Previously infected adults had a more than five-fold higher risk for reinfection than those who had received both doses of either the Moderna or Pfizer-BioNTech vaccine, the data showed.
This was true for at least six months after the second dose or initial infection with the virus, the agency said.
"We now have additional evidence that reaffirms the importance of COVID-19 vaccines, even if you have had prior infection," CDC Director Dr. Rochelle P. Walensky said in a statement.
"This study adds more to the body of knowledge demonstrating the protection of vaccines against severe disease from COVID-19," she said.
Among 6,328 fully vaccinated adults included in the analysis, 324 infections occurred, for a rate of 5%, during the first six months following receipt of the second dose, the data showed.

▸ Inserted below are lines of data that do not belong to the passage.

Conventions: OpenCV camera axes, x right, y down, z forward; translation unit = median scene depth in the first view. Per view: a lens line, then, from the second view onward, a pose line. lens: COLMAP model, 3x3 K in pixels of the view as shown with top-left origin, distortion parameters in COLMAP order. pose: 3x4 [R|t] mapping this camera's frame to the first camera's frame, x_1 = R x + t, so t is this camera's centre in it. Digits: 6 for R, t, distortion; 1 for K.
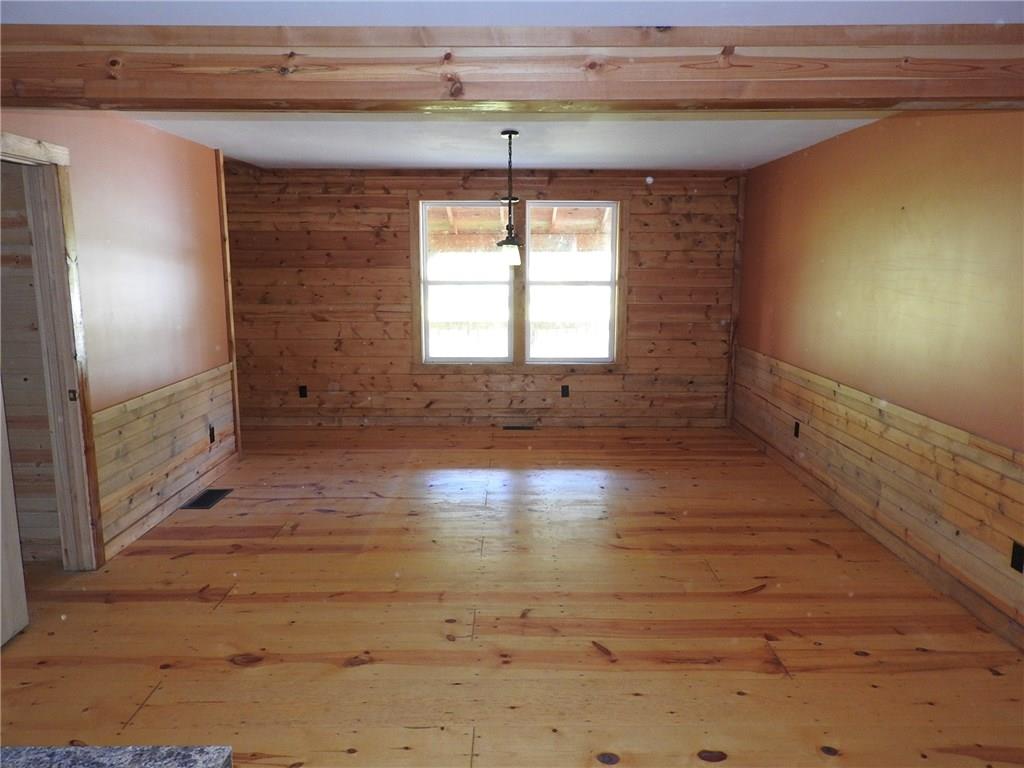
lens RADIAL K [[728.6, 0, 511.9], [0, 728.6, 384.6], [0, 0, 1]] dist [0.011019, -0.004924]
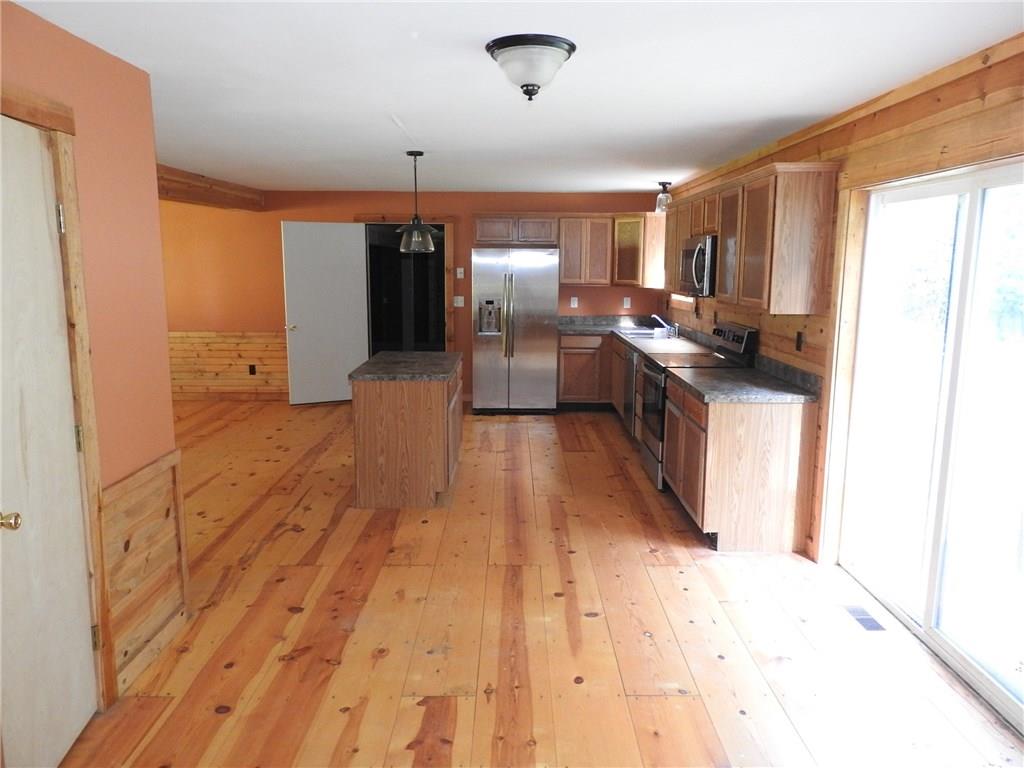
lens RADIAL K [[728.6, 0, 508.5], [0, 728.6, 382.5], [0, 0, 1]] dist [0.011019, -0.004924]
pose [[0.011699, -0.169729, 0.985421, -1.818371], [0.163390, 0.972568, 0.165575, -0.014982], [-0.986492, 0.159071, 0.039110, -0.049557]]
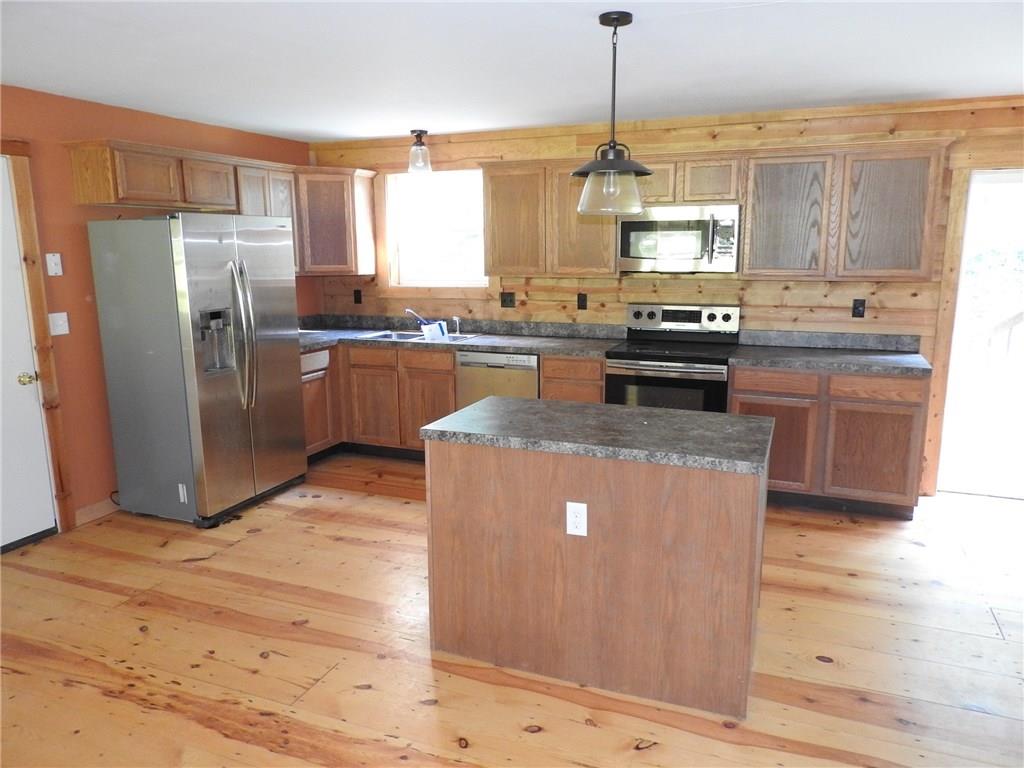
lens RADIAL K [[728.6, 0, 514.0], [0, 728.6, 384.3], [0, 0, 1]] dist [0.011019, -0.004924]
pose [[-0.924220, -0.072771, 0.374863, -0.502958], [0.063479, 0.938736, 0.338740, -0.160776], [-0.376548, 0.336866, -0.862979, 0.935997]]
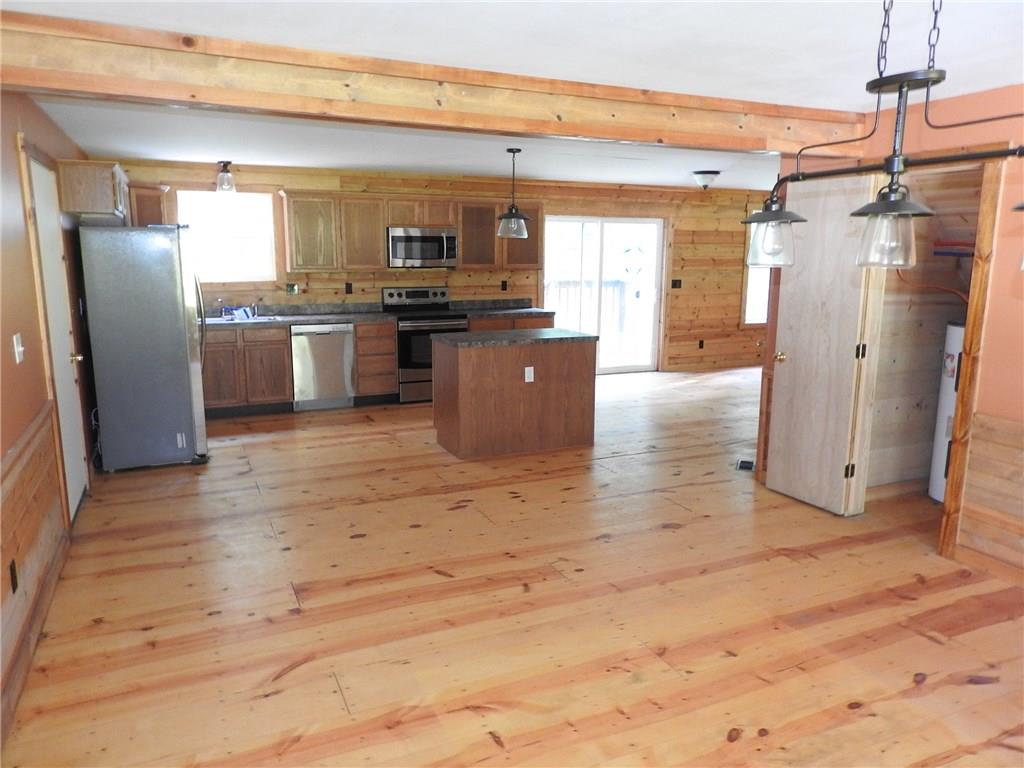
lens RADIAL K [[728.6, 0, 506.9], [0, 728.6, 381.1], [0, 0, 1]] dist [0.011019, -0.004924]
pose [[-0.915476, 0.061837, -0.397593, 0.429133], [-0.076936, 0.942988, 0.323812, -0.295825], [0.394950, 0.327031, -0.858525, 1.737394]]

Of the 1,020 unvaccinated adults in the study, 89 cases occurred, representing a 9% infection rate.
Nearly 80% of the cases that occurred in fully vaccinated adults were among those age 65 and older, according to the CDC.

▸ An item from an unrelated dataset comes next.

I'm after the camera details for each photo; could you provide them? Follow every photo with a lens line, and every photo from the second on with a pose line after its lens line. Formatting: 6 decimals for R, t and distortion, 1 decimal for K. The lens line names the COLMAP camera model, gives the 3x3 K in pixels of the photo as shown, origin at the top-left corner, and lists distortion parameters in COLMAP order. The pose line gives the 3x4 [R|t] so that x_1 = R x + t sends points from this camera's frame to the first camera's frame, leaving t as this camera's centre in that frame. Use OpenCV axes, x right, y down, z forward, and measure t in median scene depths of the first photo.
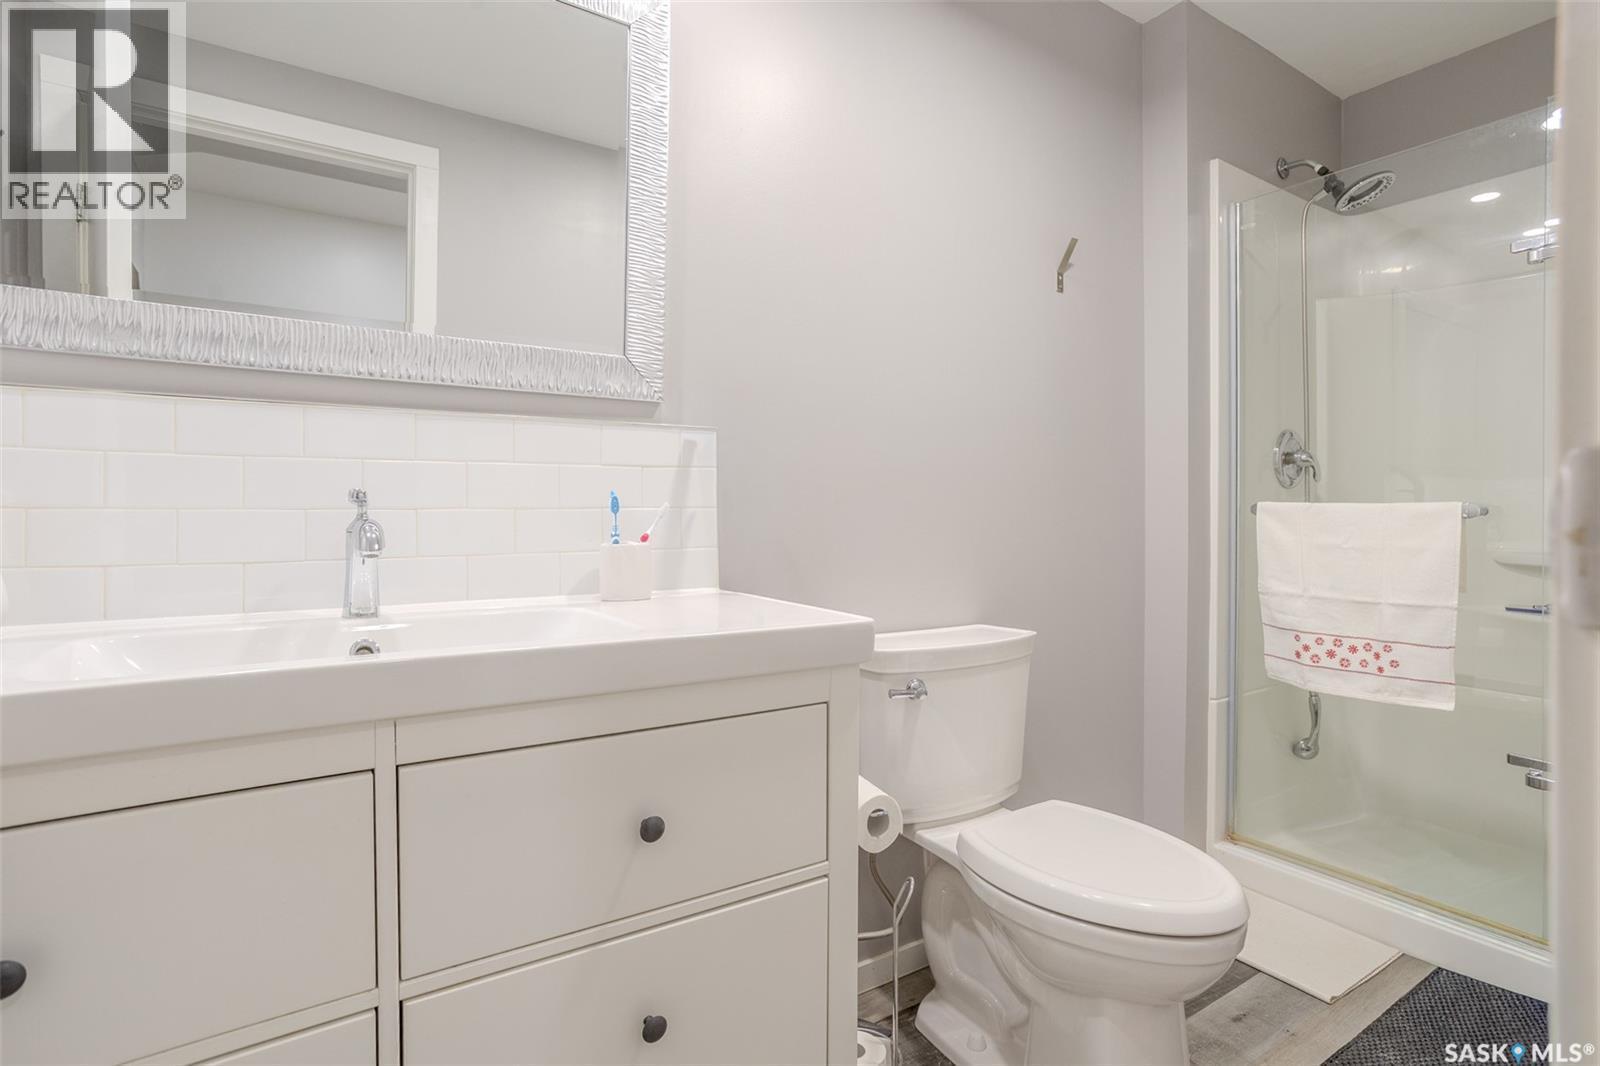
lens RADIAL K [[803.2, 0, 803.8], [0, 803.2, 507.8], [0, 0, 1]] dist [0.004473, 0.000941]
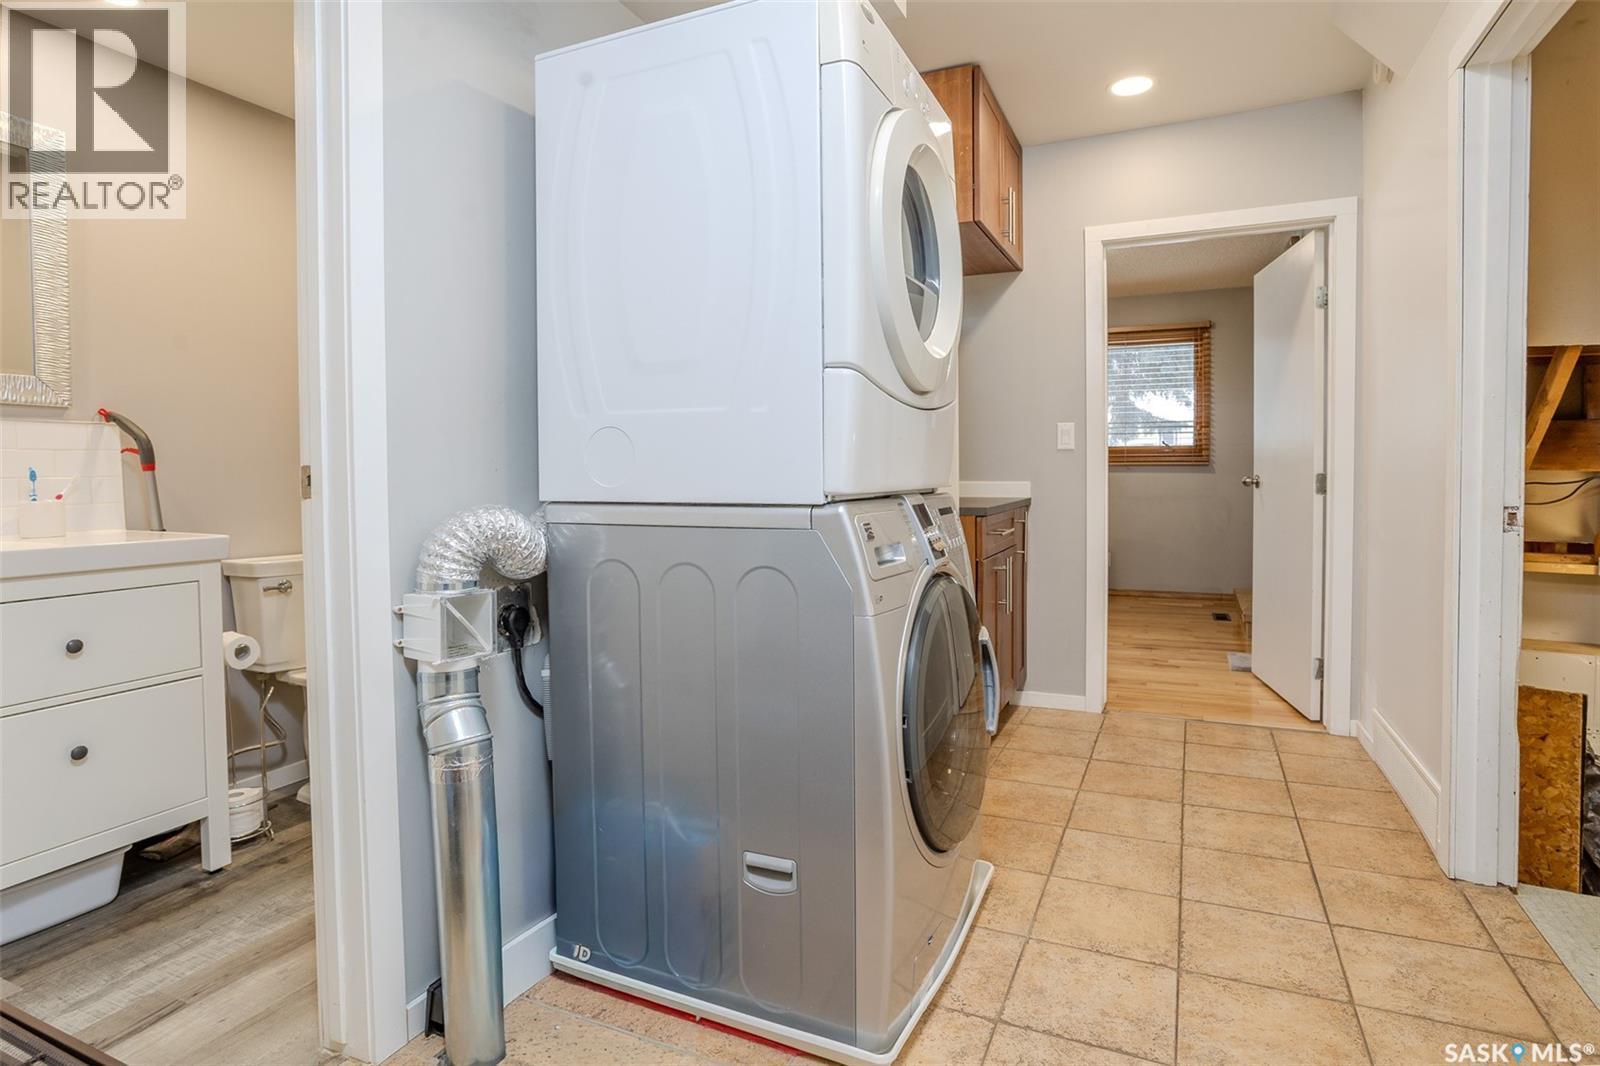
lens RADIAL K [[803.2, 0, 803.8], [0, 803.2, 507.8], [0, 0, 1]] dist [0.004473, 0.000941]
pose [[0.848376, -0.030198, 0.528532, 0.186011], [0.008945, 0.999047, 0.042725, 0.004472], [-0.529318, -0.031519, 0.847838, -1.017878]]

Conversely, roughly one-third of the cases among the unvaccinated were in people ages 18 to 49.
Among adults hospitalized with symptoms similar to COVID-19, unvaccinated people with prior infection within the past three to six months were 5.49-times more likely to have laboratory-confirmed COVID-19 than those who were fully vaccinated within the same timeframe, the CDC said.
The findings are based on an analysis of data from 187 hospitals nationally.
In addition to the new data on vaccine effectiveness, the CDC's Advisory Committee on Immunization Practices on Friday updated its guidance on booster doses for the Moderna and Pfizer-BioNTech vaccines, as well as the one-dose Johnson & Johnson vaccine.
The committee now recommends that people age 65 and older, adults age 18 and older living in long-term care facilities and those ages 50 to 64 with certain chronic medical conditions receive a booster dose of the Moderna and Pfizer-BioNTech vaccines at least six months later.
Meanwhile, all adults age 18 and older given the Johnson & Johnson vaccine should get a booster shot at least two months after their first dose.
"The best way to stop COVID-19, including the emergence of variants, is with widespread COVID-19 vaccination," Walensky said.
In addition, spread can be contained "with disease prevention actions such as mask wearing, washing hands often, physical distancing and staying home when sick," she said.